Beschrijving
De tomaat is ongetwijfeld de populairste groente in de westerse keuken.
De plant is van oorsprong afkomstig uit Zuid-Amerika, van waaruit hij verspreidde over de hele wereld.
Hij behoort tot de nachtschadefamilie en is nauw verwant aan diverse andere cultuurplanten zoals aardappelen, paprika, aubergines,..
Het is van nature een kruipende, kruidachtige, niet winterharde plant die tegenwoordig als eenjarige gekweekt wordt.
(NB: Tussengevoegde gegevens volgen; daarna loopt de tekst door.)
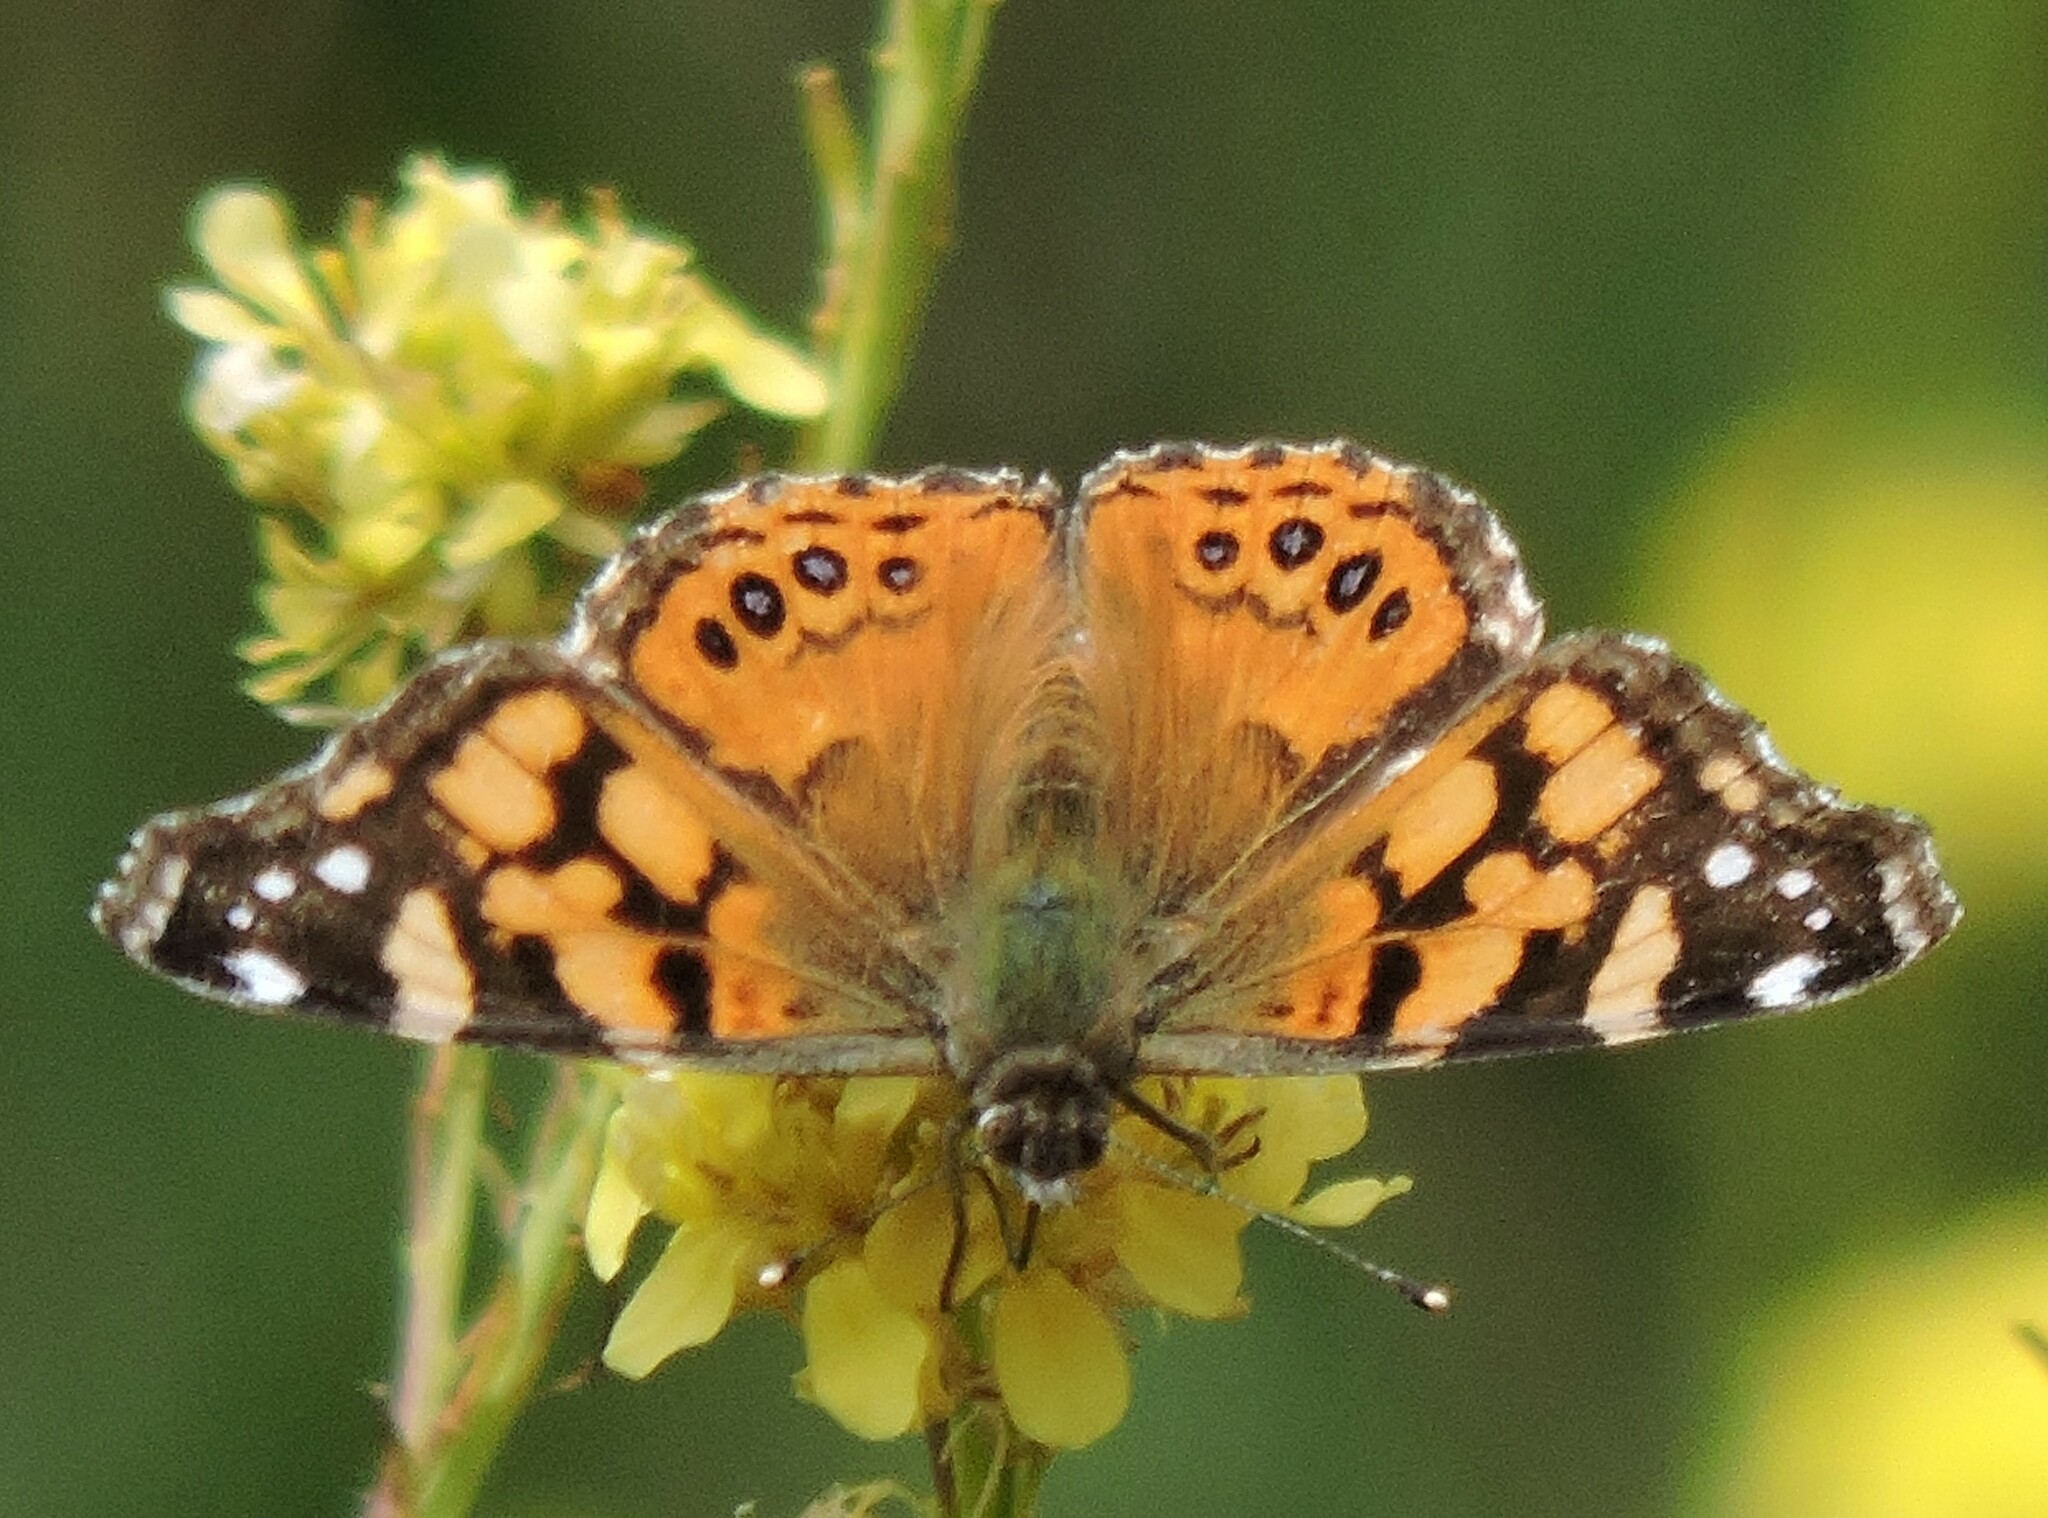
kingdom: Animalia
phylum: Arthropoda
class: Insecta
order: Lepidoptera
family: Nymphalidae
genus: Vanessa
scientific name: Vanessa annabella
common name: West coast lady
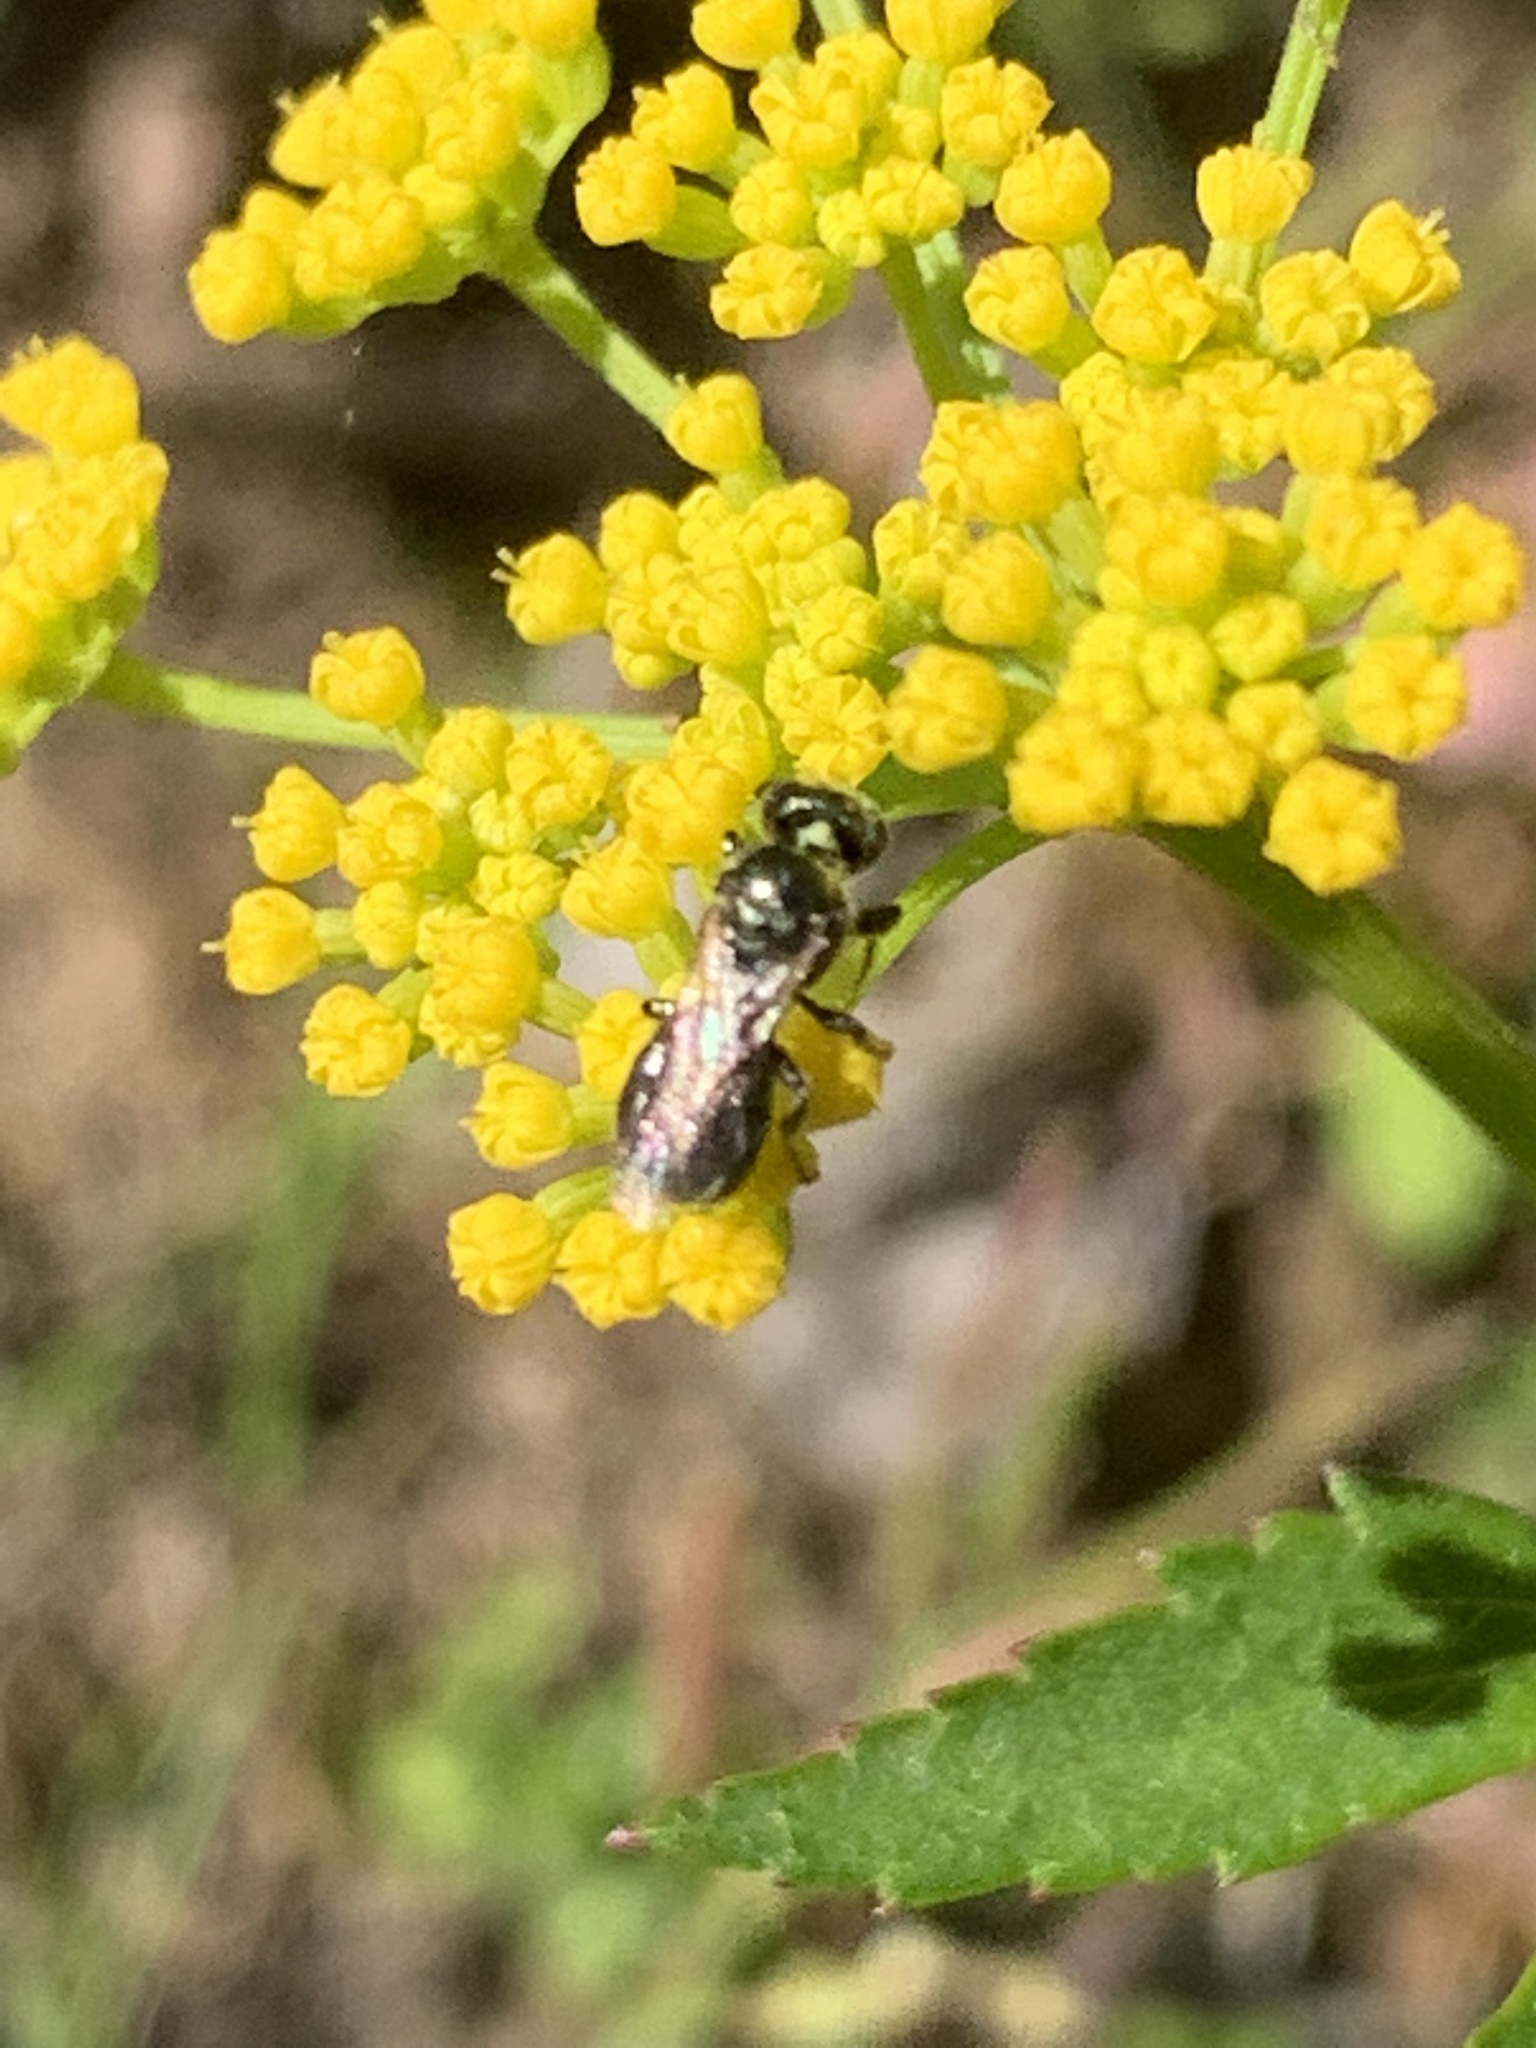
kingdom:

Alle delen van de tomatenplant (de bladeren, stengel,..) zijn in feite giftig, met uitzondering van de rijpe vruchten. De bladeren zijn bezaaid met talrijke fijne haartjes en kliertjes, die bij aanraking de typische tomatengeur verspreiden
Algemeen
Tomaten kunnen zowel onder beschutting als buiten geteeld worden. Het is echter aan te raden om ze in een serre te kweken. De serreteelt zal een veel grotere oogst opleveren en mooiere vruchten geven. Een buitenteelt is bovendien veel gevoeliger voor ziektes.
Om wortelproblemen te vermijden is een goede vruchtafwisseling noodzakelijk (1/4 jaar). Bij problemen met bodemmoeheid worden daarom best geënte planten geplant.
Uitplanten kan vanaf het moment dat de bodem voldoende opgewarmd is. (liefst boven 15°C)
In praktijk betekent dit dat meestal pas half april kan worden uitgeplant in de serre, in openlucht vanaf half mei. Bij een temperatuur lager dan 12°C zal immers een groeistilstand optreden.
Vroeger planten betekent daarom niet dat je ook vroeger zult kunnen oogsten!
Tomaten houden van een zonnige, warme standplaats
De plant groeit op zowat elke grondsoort, zolang deze goed gedraineerd is en rijk aan organisch materiaal.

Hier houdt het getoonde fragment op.